» PASSAGE
--- START ---

Conviction for ecocide would require demonstrating willful disregard for the consequences of actions such as deforestation, reckless drilling and mining. This threshold implicates a number of global and corporate leaders through their complicity in deforesting the Amazon and Congo basins, drilling recklessly in the Arctic and the Niger delta, or permitting unsustainable palm oil plantations in south-east Asia, among other destructive practices.

As a term, “ecocide” dates to 1970, when Arthur Galston, an American botanist, used it to describe the appalling effects of Agent Orange on the vast forests of Vietnam and Cambodia. On the 50th anniversary of the concept, we can take heart in the growing civic will to officially make ecocide an international crime.

Already, citizens, scientists and youth activists including Greta Thunberg are calling on global leaders to introduce ecocide at the international criminal court (ICC). Following the lead of climate-vulnerable ocean states Vanuatu and the Maldives in December 2019, President Emmanuel Macron of France vowed to champion it on the international stage last June and has proposed a version of it in French law. Finland and Belgium both expressed interest during the ICC’s annual assembly, and Spain’s parliamentary foreign affairs committee has issued recommendations to consider it. The EU has also voted to encourage its recognition by member states. And Pope Francis was ahead of the game in November 2019 when he called for ecocide to become an international crime against peace. The Stop Ecocide Foundation has recently convened a panel of heavyweight international lawyers to draft a robust legal definition of ecocide which this growing list of states can seriously consider proposing as an amendment to the ICC’s Rome Statute.

--- END ---

» WORK INSTRUCTIONS
Write the next part of the passage on making ecocide an international crime, beginning after its last sentence. The records play no part in the work here.

(Stored data)
--- START ---

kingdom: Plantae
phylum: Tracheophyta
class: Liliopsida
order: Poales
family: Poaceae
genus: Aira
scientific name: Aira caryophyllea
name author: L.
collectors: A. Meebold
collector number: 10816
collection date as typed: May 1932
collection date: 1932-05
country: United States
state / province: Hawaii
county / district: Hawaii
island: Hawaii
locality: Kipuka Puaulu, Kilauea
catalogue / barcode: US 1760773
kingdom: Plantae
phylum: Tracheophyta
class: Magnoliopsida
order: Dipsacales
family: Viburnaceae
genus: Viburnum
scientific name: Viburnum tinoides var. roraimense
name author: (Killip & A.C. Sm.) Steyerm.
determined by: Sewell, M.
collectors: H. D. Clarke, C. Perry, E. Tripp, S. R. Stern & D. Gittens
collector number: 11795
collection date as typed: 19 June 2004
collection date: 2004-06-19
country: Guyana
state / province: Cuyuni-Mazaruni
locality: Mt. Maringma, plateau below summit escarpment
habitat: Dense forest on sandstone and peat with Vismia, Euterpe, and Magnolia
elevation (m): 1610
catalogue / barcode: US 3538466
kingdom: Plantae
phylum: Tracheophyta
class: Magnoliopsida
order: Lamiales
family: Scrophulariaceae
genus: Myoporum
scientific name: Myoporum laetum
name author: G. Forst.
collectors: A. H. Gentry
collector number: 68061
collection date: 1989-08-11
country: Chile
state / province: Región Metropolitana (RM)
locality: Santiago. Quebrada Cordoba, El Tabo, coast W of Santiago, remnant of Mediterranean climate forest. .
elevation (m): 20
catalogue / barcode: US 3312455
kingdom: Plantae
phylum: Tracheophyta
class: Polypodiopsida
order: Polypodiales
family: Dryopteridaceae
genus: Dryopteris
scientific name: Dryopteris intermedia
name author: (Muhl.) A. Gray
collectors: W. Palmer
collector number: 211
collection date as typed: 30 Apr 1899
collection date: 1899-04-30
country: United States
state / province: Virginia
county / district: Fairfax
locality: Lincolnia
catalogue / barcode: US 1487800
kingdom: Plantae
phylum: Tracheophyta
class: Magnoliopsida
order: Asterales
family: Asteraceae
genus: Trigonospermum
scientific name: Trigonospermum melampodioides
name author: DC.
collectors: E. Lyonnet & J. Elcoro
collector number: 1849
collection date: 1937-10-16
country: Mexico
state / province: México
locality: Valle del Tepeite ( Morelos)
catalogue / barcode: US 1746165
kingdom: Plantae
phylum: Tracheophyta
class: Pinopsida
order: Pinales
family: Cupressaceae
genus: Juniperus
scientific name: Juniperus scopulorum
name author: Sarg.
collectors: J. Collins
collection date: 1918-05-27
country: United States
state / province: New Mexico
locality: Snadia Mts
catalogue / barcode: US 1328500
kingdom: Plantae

--- END ---

» OUTPUT OF THE TASK
Criminalizing ecocide gives us the unprecedented chance to create a protective measure with legal teeth that could deter reckless leaders from damaging, short-sighted policies creating accountability in a way that Paris does not.

Just as important, we could motivate corporations to make dramatic shifts away from an unacceptable status quo that too often favors the destruction of nature for short-term profits. As ecocide becomes an impending legal reality, corporate leaders would be forced to adapt, and quickly, re-examining the way they do business and make decisions with our planet in mind.

But ecocide would not just be a punitive measure for corporate leaders. It would also offer considerable opportunities for new sustainable ventures. The pristine areas that ecocide targets – virgin forests, wetlands and our oceans – are precisely the places that have value far beyond mere extractive industries, including in sustainably developing new pharmaceuticals that may help in the current Covid-19 pandemic and in future pandemics. True leaders in the public and private sector would much prefer ethical, sustainable and long-term value creation that does not exploit nature or humanity. By outlawing bad actors, we will empower many more good ones.

As a global community, we cannot wait for more warning signs or the “right moment”. Last year alone has seen devastating examples of ecocide: fires ravaging the Amazon, the Congo basin, Australia, Alaska and Siberia all at unprecedented rates; a large oil spill in Ecuador; and unending, accelerating plastic pollution, which could weigh up to 1.3bn tons by 2040. Unfortunately, under cover of Covid-19, ecocide has accelerated. Deforestation in the Amazon basin increased by 50% in the first quarter of 2020, with rampant fires reaching a 13-year high in June.

In the midst of a global pandemic that demonstrates humanity’s shared vulnerability – and our need to work together collectively in the face of crisis – we must begin to understand that what we do to our ecosystems, we do to ourselves.

Indeed, the meaning of ecocide is fully encapsulated by its etymology. It comes from the Greek oikos (home) and the Latin cadere (to kill). Ecocide is literally “killing our home”.